↓

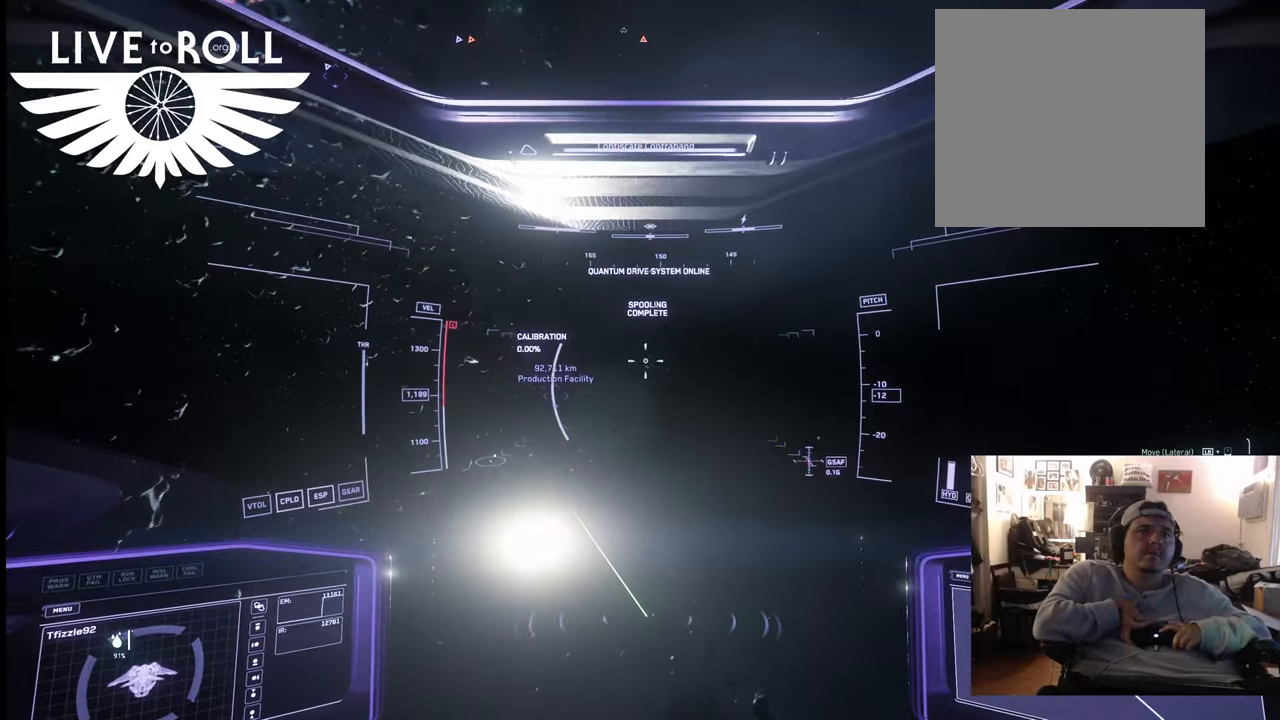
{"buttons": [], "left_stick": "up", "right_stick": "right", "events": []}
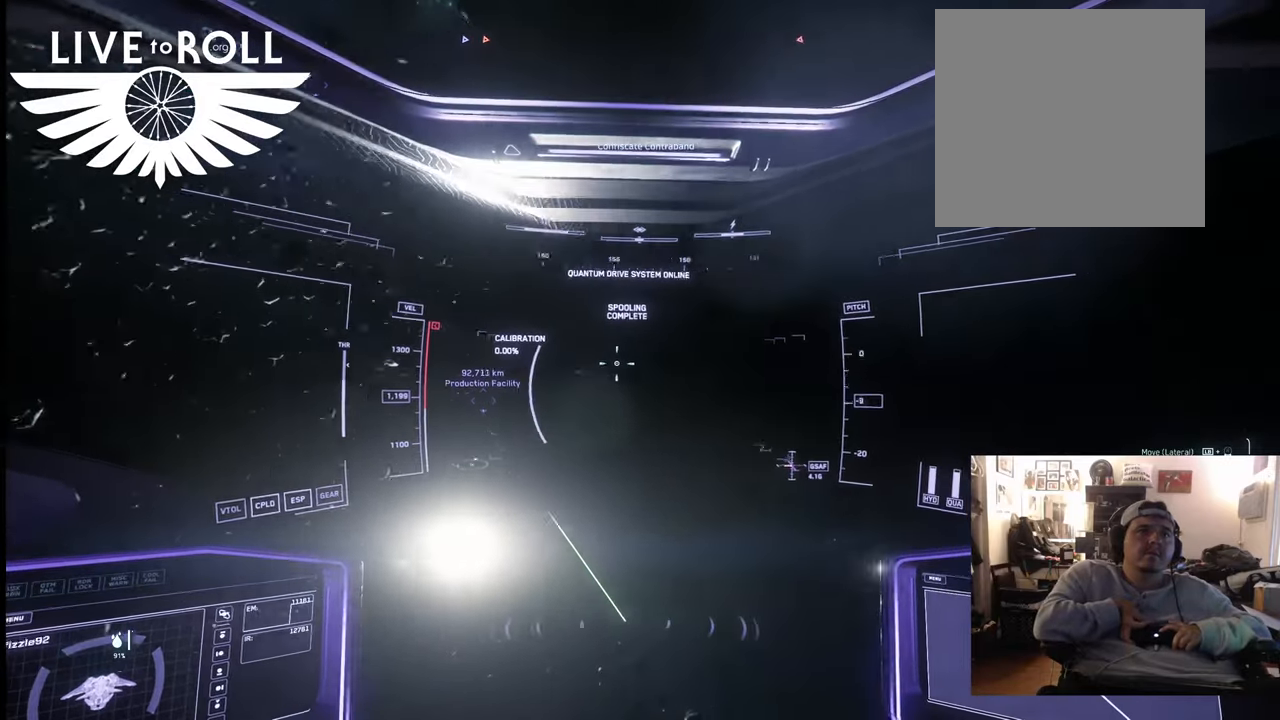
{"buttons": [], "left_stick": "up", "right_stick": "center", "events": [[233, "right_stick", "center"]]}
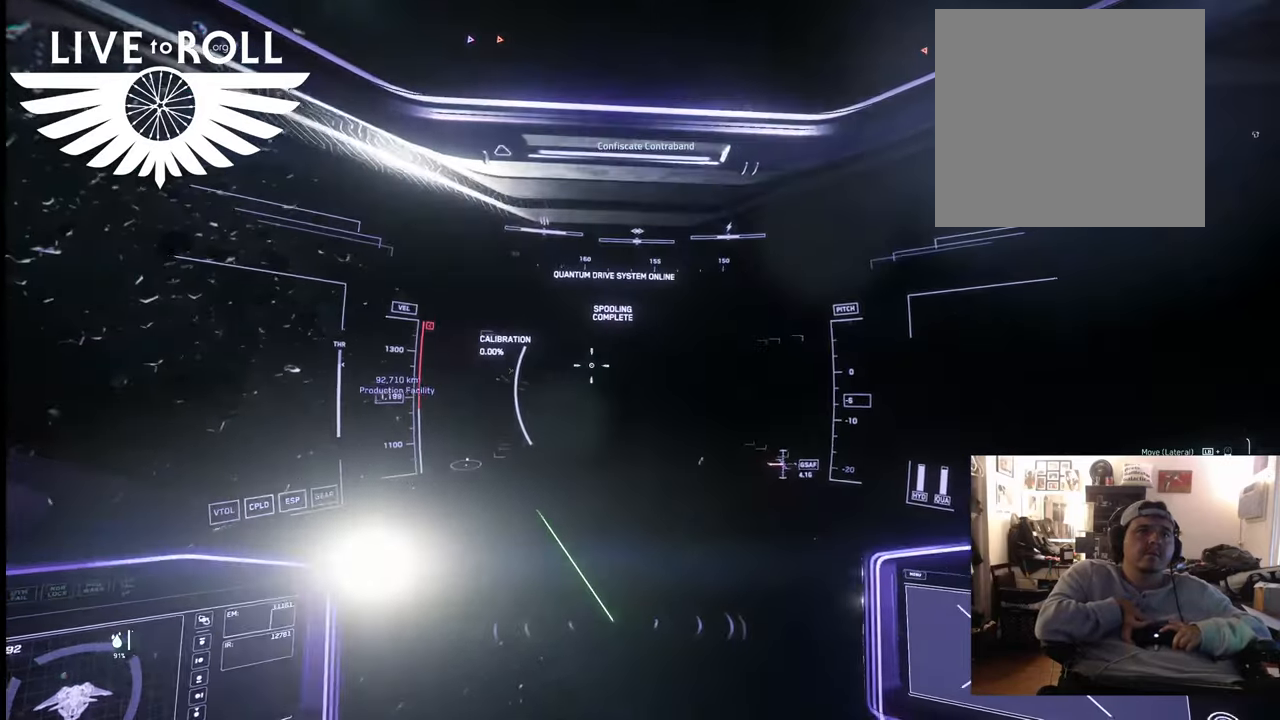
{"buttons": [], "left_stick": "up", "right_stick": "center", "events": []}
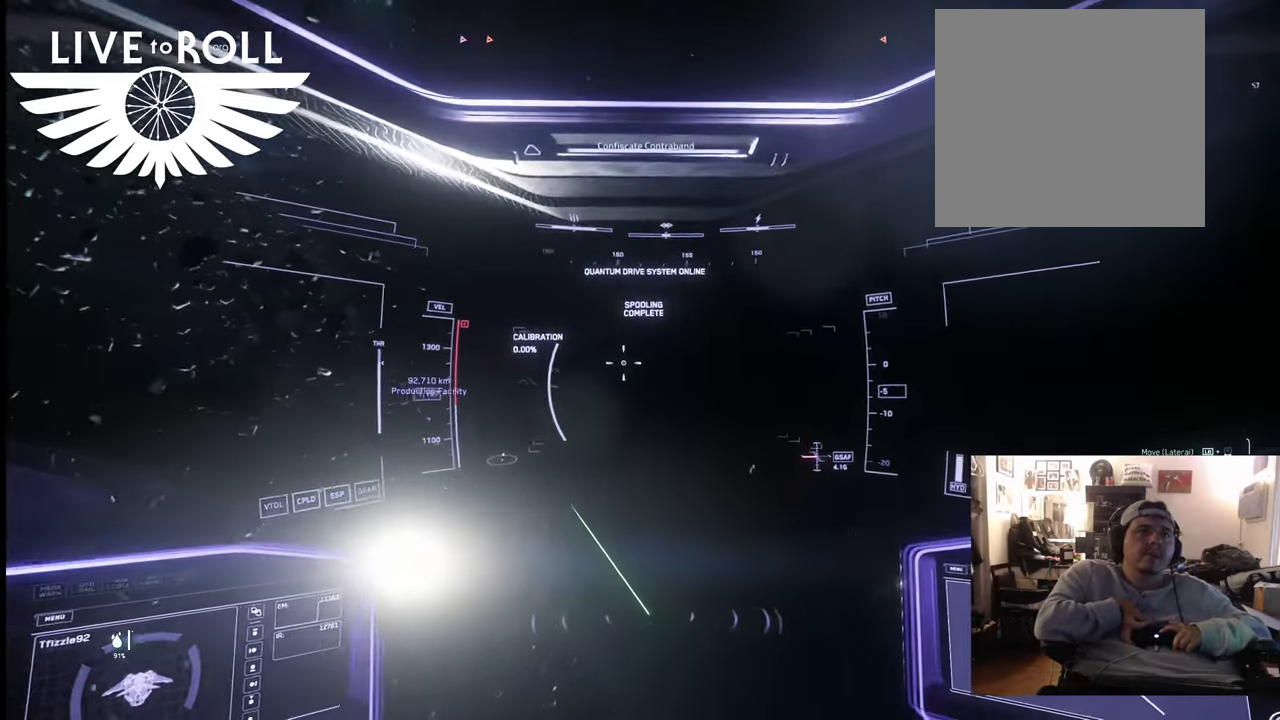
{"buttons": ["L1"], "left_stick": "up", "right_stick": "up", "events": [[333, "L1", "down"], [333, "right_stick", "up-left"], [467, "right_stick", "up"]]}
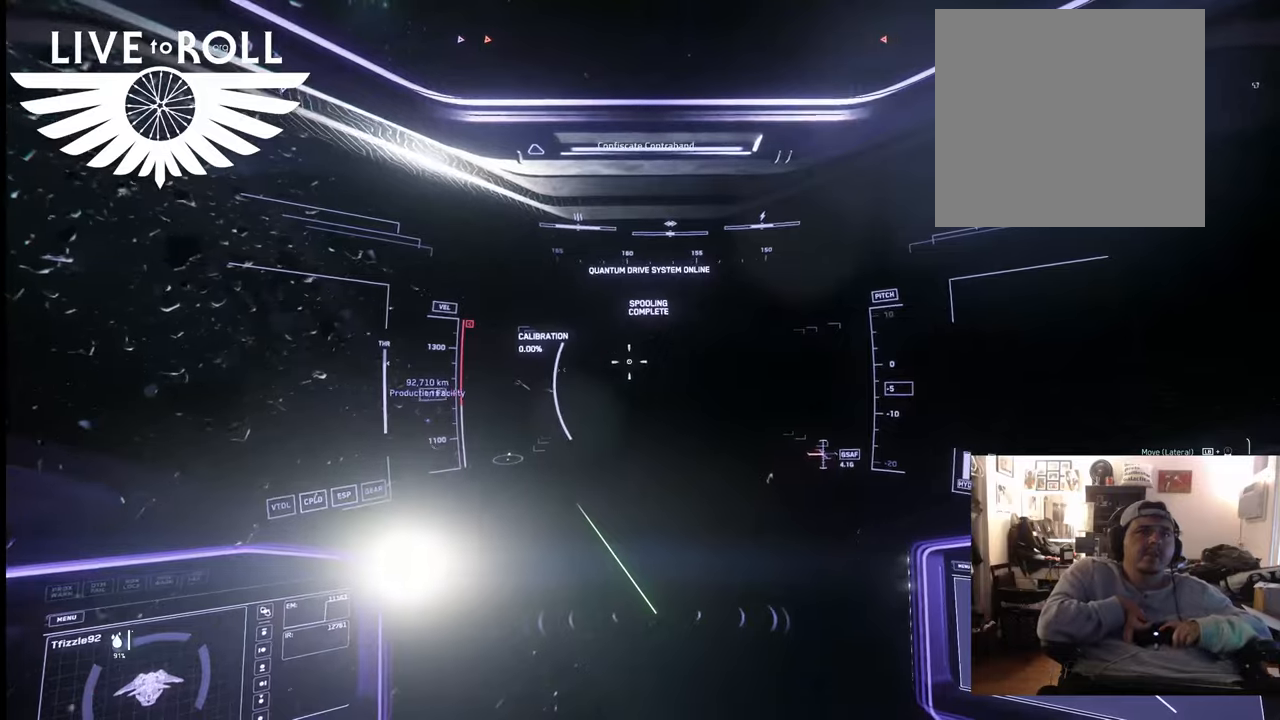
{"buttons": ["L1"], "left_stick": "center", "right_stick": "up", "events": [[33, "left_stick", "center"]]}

↑

### WORK TO COMPLETE
Set the entries down exactly, but not the pictures.

### FINAL ANSWER
{"buttons": [], "left_stick": "up", "right_stick": "right", "events": []}
{"buttons": [], "left_stick": "up", "right_stick": "center", "events": [[233, "right_stick", "center"]]}
{"buttons": [], "left_stick": "up", "right_stick": "center", "events": []}
{"buttons": ["L1"], "left_stick": "up", "right_stick": "up", "events": [[333, "L1", "down"], [333, "right_stick", "up-left"], [467, "right_stick", "up"]]}
{"buttons": ["L1"], "left_stick": "center", "right_stick": "up", "events": [[33, "left_stick", "center"]]}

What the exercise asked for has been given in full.